Bestsellerlisten helfen nur bedingt bei Büchern
Im nächsten Geschäft gab es zwar kein Präsent, dafür Einblicke in die Unternehmensphilosophie von Sabine Schlag, die die Buchhandlung seit zehn Jahren führt. „Als unabhängige Buchhandlung dürfen wir kaufen und verkaufen, was uns gefällt.“ Ausgewählt werde gemeinsam mit den Mitarbeitern. Unter den rund 5000 Büchern seien viele Romane sowie Kinder- und Jugendbücher.

Von der Spiegel-Bestsellerliste halte sie nicht so viel, erzählte Schlager auf Nachfrage eines Teilnehmers. Denn für die Liste entscheide die Verkäuflichkeit der Bücher und nicht die Qualität. Deshalb hätten sie stattdessen Regale mit ihren Lieblingsbüchern und denen ihrer Mitarbeiter sowie den geschäftseigenen Bestsellern.
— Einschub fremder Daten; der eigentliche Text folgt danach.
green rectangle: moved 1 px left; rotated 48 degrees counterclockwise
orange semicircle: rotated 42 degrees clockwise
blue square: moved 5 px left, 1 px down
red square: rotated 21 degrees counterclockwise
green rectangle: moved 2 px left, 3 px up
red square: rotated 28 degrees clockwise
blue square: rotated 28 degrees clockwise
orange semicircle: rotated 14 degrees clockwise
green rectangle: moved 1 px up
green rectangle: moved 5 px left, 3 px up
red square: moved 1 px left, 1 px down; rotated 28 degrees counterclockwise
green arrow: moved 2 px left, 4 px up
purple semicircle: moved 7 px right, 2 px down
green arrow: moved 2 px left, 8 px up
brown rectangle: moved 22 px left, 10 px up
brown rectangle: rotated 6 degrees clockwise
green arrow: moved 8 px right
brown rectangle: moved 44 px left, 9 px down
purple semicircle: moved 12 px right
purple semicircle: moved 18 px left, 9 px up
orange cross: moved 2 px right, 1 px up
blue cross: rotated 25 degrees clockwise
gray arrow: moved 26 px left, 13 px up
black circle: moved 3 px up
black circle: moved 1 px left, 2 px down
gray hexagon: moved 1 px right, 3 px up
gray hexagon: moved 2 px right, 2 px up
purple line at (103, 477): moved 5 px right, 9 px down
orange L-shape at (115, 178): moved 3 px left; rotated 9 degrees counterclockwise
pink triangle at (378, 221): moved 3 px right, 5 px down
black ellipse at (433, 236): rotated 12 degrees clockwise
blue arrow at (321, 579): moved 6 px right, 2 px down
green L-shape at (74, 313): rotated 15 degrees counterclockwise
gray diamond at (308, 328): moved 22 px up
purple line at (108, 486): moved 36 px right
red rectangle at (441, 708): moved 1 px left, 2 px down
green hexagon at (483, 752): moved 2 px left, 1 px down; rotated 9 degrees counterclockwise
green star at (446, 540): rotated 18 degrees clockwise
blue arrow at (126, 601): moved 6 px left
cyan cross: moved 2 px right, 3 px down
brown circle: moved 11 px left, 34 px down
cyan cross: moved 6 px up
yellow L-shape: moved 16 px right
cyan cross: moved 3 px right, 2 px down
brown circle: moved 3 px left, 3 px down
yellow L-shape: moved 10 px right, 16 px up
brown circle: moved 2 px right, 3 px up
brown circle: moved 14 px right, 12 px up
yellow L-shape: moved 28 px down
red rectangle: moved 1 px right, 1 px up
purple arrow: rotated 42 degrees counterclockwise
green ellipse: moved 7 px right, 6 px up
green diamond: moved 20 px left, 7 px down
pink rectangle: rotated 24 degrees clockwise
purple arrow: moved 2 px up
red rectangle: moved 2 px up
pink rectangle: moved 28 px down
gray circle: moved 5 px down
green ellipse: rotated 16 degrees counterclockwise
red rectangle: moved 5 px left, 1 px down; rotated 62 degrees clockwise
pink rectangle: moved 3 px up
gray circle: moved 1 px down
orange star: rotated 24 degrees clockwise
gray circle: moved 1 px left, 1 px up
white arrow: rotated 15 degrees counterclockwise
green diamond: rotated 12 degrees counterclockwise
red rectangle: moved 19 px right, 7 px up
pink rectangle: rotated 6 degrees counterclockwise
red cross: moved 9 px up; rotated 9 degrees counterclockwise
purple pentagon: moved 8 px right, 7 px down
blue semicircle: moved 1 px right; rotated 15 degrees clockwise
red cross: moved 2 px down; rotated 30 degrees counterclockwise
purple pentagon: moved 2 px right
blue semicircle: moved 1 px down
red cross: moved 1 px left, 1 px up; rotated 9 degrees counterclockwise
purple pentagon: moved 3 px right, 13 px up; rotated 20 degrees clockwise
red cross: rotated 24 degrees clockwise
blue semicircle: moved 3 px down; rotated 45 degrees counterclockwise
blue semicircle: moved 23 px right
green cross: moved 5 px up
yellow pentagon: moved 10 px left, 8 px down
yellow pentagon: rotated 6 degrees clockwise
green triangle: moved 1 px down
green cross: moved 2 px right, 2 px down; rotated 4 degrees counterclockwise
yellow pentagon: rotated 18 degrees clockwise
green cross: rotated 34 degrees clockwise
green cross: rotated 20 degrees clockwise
Aktionsgemeinschaft zieht positives Fazit
Den krönenden Abschluss der Stadtführung bildete der Besuch des Weinhauses Baum in der Höllstraße. Hier warteten auf die Teilnehmer nach der knapp zwei Stunden langen Tour durch die Radolfzeller Innenstadt neben einem Glas Meersburger Weißwein auch individuell verzierte Vespertüten der Landmetzgerei Rieder zur Stärkung. Beim Weinhaus Baum konnten die Teilnehmer die gewonnenen Einblicke noch einmal Revue passieren und den Abend ausklingen lassen.

Das Fazit zur ersten Stadtführung unter dem Motto Shopping und Genuss ist positiv: „Es war super“, sagte die Leiterin der Tour, Regina Brüsewitz. Mit der Teilnehmerzahl sowie der Rückmeldung der Leute sei sie sehr zufrieden. Und eines sei bei der Führung auch klar geworden: „Es gibt immer Radolfzeller, die noch nicht alles kennen und gesehen haben.“
Das sah auch der Teilnehmer Jürgen Keck so, der auch als früherer FDP-Landtagsabgeordneter schon in vielen Betrieben war: „Da waren Sachen und Dinge dabei, die ich als 63-jähriger Radolfzeller noch nicht erlebt habe.“ Deshalb sei die Führung auch für Einheimische zu empfehlen.